There it was, in all its scalloped glory, free from the confines of the bundt pan, gently wobbling on my kitchen table. Watching it dulcetly wiggle gave me an odd feeling—though this was the first time I’ve made a jello mold, this crafting of gelatin salads is a tradition much older than me. It is a foodstuff straight out of my Midwestern childhood. Molded salads, made by my mother and grandmothers and great-grandmothers, wriggled through my recollection of every family dinner. The women of my family served jello molds on china plates and out of sensible plastic Tupperware. They used colorful powders, tasting of strawberries, cherries, and limes, to flavor the base, and filled each wobbly delight with canned fruit, Cool Whip (giving the gel a mysterious cloudy color), and sometimes, marshmallows.

This molded dish signified comfortable wealth in my family, especially for my great-grandmothers and their mothers. To present your guests with a gelatin salad meant that your husband made enough money to purchase a sizeable icebox, and then a refrigerator,when those became popular at the turn of the century. And for my grandmothers and mother, it represented an unofficial passage into womanhood. If you made a jello mold, it signified that you were having dinner parties, which meant that you were a hostess, a married woman, a wife, a mother.

Maybe that’s why staring at the mold gave me such an odd feeling. Making a jello mold signified Midwestern Womanhood, and the only marker of that state I currently display is that of a hostess. Perhaps my subconscious, shaped by Midwestern upper-middle class values, got really confused.
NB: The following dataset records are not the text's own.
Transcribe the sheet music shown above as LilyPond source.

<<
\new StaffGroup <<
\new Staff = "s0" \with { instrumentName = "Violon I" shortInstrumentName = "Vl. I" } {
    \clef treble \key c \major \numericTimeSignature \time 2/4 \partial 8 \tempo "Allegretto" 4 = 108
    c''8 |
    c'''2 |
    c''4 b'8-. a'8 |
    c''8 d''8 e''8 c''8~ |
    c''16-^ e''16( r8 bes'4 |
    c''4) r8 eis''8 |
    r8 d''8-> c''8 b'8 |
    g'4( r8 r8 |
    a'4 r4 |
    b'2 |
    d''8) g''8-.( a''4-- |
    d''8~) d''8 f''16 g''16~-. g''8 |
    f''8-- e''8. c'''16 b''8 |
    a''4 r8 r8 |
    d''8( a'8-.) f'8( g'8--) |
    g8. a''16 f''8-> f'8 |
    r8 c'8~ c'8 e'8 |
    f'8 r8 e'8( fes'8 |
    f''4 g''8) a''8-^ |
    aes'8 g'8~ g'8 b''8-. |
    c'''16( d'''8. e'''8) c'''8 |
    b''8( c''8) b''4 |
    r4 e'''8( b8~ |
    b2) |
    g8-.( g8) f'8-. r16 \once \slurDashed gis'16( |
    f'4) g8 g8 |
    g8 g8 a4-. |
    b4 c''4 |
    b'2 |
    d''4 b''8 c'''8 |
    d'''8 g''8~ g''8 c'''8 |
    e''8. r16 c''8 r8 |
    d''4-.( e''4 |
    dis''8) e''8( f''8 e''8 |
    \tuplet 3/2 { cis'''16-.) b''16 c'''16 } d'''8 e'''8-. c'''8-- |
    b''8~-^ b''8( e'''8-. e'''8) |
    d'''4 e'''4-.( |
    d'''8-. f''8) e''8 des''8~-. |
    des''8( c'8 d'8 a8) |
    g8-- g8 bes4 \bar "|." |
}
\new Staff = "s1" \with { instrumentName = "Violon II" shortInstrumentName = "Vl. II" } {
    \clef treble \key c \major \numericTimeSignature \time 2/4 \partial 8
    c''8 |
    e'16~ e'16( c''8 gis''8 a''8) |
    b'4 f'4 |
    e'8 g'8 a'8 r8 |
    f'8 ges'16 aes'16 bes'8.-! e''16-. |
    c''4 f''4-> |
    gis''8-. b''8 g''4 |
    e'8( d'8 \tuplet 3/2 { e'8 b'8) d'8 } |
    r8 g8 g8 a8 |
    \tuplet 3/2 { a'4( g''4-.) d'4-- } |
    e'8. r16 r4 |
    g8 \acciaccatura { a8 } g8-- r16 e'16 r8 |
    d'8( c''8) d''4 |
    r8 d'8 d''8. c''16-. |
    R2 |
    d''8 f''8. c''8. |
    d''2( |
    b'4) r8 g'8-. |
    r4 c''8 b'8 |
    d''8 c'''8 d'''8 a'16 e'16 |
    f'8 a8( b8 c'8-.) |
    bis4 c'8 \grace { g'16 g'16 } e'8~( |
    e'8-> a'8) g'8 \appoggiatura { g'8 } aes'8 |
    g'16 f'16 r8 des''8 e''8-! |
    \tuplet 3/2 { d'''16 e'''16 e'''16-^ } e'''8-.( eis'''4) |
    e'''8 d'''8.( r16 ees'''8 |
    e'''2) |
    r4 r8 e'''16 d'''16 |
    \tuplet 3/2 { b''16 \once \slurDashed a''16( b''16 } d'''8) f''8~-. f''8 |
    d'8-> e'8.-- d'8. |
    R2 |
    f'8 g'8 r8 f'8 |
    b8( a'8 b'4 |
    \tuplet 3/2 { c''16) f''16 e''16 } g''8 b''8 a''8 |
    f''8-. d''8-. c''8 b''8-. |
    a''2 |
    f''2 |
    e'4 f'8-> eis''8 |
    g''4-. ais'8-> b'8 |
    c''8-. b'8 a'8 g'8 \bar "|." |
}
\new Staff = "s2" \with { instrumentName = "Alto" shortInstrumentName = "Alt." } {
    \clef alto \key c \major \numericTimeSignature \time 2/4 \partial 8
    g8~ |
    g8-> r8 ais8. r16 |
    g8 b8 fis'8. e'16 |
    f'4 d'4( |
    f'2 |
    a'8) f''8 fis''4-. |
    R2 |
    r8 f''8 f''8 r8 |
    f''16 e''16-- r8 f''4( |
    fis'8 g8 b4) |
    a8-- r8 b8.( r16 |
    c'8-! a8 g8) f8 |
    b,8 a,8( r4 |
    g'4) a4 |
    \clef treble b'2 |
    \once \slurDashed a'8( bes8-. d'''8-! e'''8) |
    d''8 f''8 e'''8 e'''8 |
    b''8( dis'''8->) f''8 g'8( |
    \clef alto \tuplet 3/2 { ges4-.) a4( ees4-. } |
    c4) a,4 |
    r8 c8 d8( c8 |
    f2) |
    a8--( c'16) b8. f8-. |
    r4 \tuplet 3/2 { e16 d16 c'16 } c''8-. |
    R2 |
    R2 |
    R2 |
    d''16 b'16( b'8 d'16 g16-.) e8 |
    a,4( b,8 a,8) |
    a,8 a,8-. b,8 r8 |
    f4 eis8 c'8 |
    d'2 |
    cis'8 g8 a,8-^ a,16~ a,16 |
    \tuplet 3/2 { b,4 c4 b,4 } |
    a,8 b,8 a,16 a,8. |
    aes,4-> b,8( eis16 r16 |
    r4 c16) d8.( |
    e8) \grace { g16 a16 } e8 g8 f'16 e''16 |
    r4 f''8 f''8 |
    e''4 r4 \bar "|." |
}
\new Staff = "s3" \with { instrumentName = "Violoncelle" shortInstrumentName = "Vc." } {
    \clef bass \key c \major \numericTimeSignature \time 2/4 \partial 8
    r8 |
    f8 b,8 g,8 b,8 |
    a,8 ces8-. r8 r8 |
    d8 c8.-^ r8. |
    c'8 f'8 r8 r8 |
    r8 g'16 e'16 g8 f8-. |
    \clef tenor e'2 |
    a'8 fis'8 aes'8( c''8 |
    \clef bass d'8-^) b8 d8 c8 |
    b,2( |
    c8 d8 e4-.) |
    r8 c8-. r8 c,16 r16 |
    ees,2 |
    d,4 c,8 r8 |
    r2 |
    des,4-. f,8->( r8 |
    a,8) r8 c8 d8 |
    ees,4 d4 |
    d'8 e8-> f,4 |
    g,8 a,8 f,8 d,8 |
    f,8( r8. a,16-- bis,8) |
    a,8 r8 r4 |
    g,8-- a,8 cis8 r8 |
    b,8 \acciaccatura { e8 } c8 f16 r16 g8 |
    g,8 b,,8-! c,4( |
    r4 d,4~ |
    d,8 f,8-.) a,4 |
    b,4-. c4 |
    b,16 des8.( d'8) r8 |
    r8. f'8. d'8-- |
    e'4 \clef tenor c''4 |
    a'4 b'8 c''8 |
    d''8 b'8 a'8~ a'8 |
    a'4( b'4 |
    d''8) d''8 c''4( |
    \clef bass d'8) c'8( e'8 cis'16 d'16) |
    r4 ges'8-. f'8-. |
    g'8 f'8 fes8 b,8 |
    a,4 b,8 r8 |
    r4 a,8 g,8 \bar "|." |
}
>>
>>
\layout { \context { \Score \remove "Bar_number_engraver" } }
What was I doing? How dare I make my first jello mold without a ring on my left hand and children running about! I was clearly messing with the order of things. This is simply not how it’s done.

But, if I bewildered my subconscious, my immediate cognitive thought patterns didn’t seem to mind. In fact, they were elated. Here I was, admiring my first jello mold, which I got to make on my own terms. I earn enough money, doing things that I love to do, to afford a refrigerator. I host parties and extend hospitality at my discretion. And, I didn’t have to wait for a husband and children to mold me into an adult woman. I have the wonderful and scary privilege of doing that on my own, accompanied by beloveds of my choosing, who see me as a library director, a writer, and a reasonably lovely person, not just as a body who will run one’s household and have one’s children and fit a certain beauty aesthetic.

I reach out and gently poke the jello mold. It dances beneath my touch. I roll my eyes. We sometimes see ourselves in the strangest of things, and now I see myself in this round of strawberry gel. Our pasts were molded by unyielding shapes that confined and controlled, but, we both have willingly slipped away from those molds. Though our past structures still give us our basic form, we take that form and move it, wriggle it, just as we like. And that wriggling is glorious. It gives life. It gives permission to do things differently—-like making your first jello mold whenever you bloody well want to.